First you absolutely need a license. You can’t just go making consumer loans without the proper license to do so. If that wasn’t the case there would be rampant abuse / predatory schemes as there was before.

The problem is not getting a license so to speak, the problem is that it’s not worth it. Not only do you need to get 50 of them and follow a cluster-fuck of 50 different state laws, you need to follow the ongoing compliance procedures of all 50 state to maintain said licenses.

Why would any sane company do that if there is a bank that has already done that, and willing to lend in your name, if they get a little piece of the action? Your whole value prop is in marketing and underwriting, not legal compliance.
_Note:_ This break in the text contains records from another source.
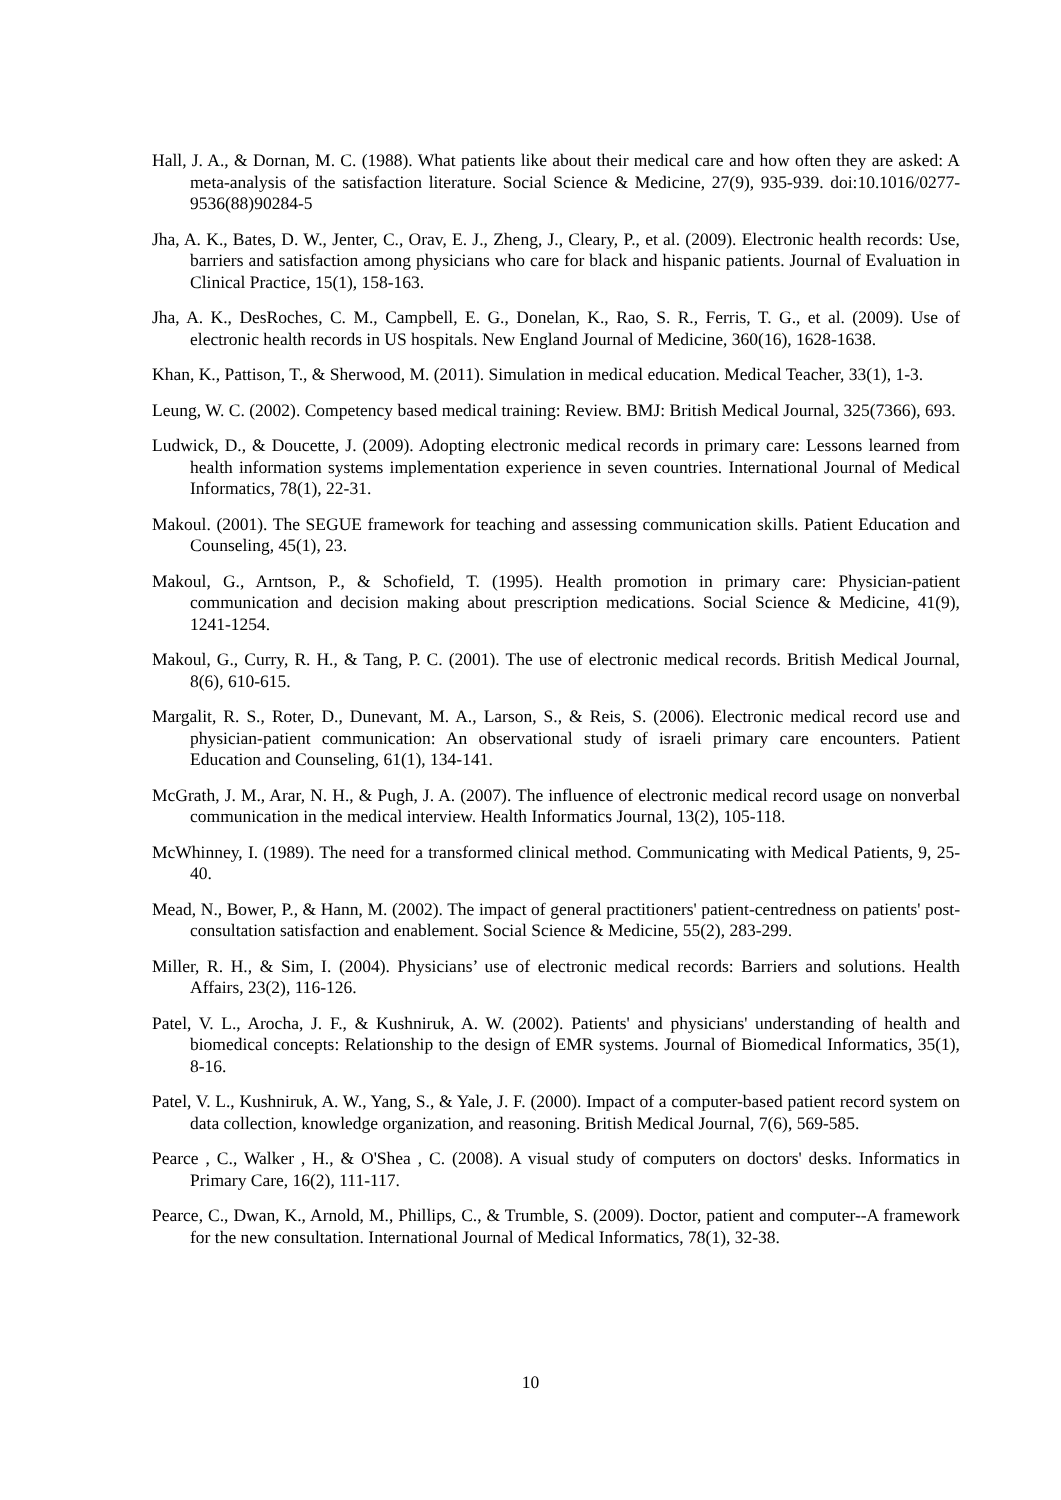Hall, J. A., & Dornan, M. C. (1988). What patients like about their medical care and how often they are asked: A meta-analysis of the satisfaction literature. Social Science & Medicine, 27(9), 935-939. doi:10.1016/0277-9536(88)90284-5
Jha, A. K., Bates, D. W., Jenter, C., Orav, E. J., Zheng, J., Cleary, P., et al. (2009). Electronic health records: Use, barriers and satisfaction among physicians who care for black and hispanic patients. Journal of Evaluation in Clinical Practice, 15(1), 158-163.
Jha, A. K., DesRoches, C. M., Campbell, E. G., Donelan, K., Rao, S. R., Ferris, T. G., et al. (2009). Use of electronic health records in US hospitals. New England Journal of Medicine, 360(16), 1628-1638.
Khan, K., Pattison, T., & Sherwood, M. (2011). Simulation in medical education. Medical Teacher, 33(1), 1-3.
Leung, W. C. (2002). Competency based medical training: Review. BMJ: British Medical Journal, 325(7366), 693.
Ludwick, D., & Doucette, J. (2009). Adopting electronic medical records in primary care: Lessons learned from health information systems implementation experience in seven countries. International Journal of Medical Informatics, 78(1), 22-31.
Makoul. (2001). The SEGUE framework for teaching and assessing communication skills. Patient Education and Counseling, 45(1), 23.
Makoul, G., Arntson, P., & Schofield, T. (1995). Health promotion in primary care: Physician-patient communication and decision making about prescription medications. Social Science & Medicine, 41(9), 1241-1254.
Makoul, G., Curry, R. H., & Tang, P. C. (2001). The use of electronic medical records. British Medical Journal, 8(6), 610-615.
Margalit, R. S., Roter, D., Dunevant, M. A., Larson, S., & Reis, S. (2006). Electronic medical record use and physician-patient communication: An observational study of israeli primary care encounters. Patient Education and Counseling, 61(1), 134-141.
McGrath, J. M., Arar, N. H., & Pugh, J. A. (2007). The influence of electronic medical record usage on nonverbal communication in the medical interview. Health Informatics Journal, 13(2), 105-118.
McWhinney, I. (1989). The need for a transformed clinical method. Communicating with Medical Patients, 9, 25-40.
Mead, N., Bower, P., & Hann, M. (2002). The impact of general practitioners' patient-centredness on patients' post-consultation satisfaction and enablement. Social Science & Medicine, 55(2), 283-299.
Miller, R. H., & Sim, I. (2004). Physicians’ use of electronic medical records: Barriers and solutions. Health Affairs, 23(2), 116-126.
Patel, V. L., Arocha, J. F., & Kushniruk, A. W. (2002). Patients' and physicians' understanding of health and biomedical concepts: Relationship to the design of EMR systems. Journal of Biomedical Informatics, 35(1), 8-16.
Patel, V. L., Kushniruk, A. W., Yang, S., & Yale, J. F. (2000). Impact of a computer-based patient record system on data collection, knowledge organization, and reasoning. British Medical Journal, 7(6), 569-585.
Pearce , C., Walker , H., & O'Shea , C. (2008). A visual study of computers on doctors' desks. Informatics in Primary Care, 16(2), 111-117.
Pearce, C., Dwan, K., Arnold, M., Phillips, C., & Trumble, S. (2009). Doctor, patient and computer--A framework for the new consultation. International Journal of Medical Informatics, 78(1), 32-38.
10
So outsource that shit and focus your resources on what is going to differentiate you.

So what you see is that lendingclub tried to get their own licenses, realized it was fucking stupid for above reasons, and then outsourced it. They still have the licenses to either keep servicing some existing loans or perhaps for some other business reason (eg perhaps a particular kind of product is actually easier to license themselves than thru third party for a particular state), but that’s definitely less common than outsourcing.

That's interesting.

I co-founded a consumer loan business in the UK back when Consumer Credit Licences were administered by the Office of Fair Trading. The regulations seemed reasonable and not overly-onerous. But I can understand that, even if the corresponding regulations in the US are no more complex than those in the UK, having to register with and deal with 50 different regulators might be 10x or 20x the effort of dealing with just one regulator.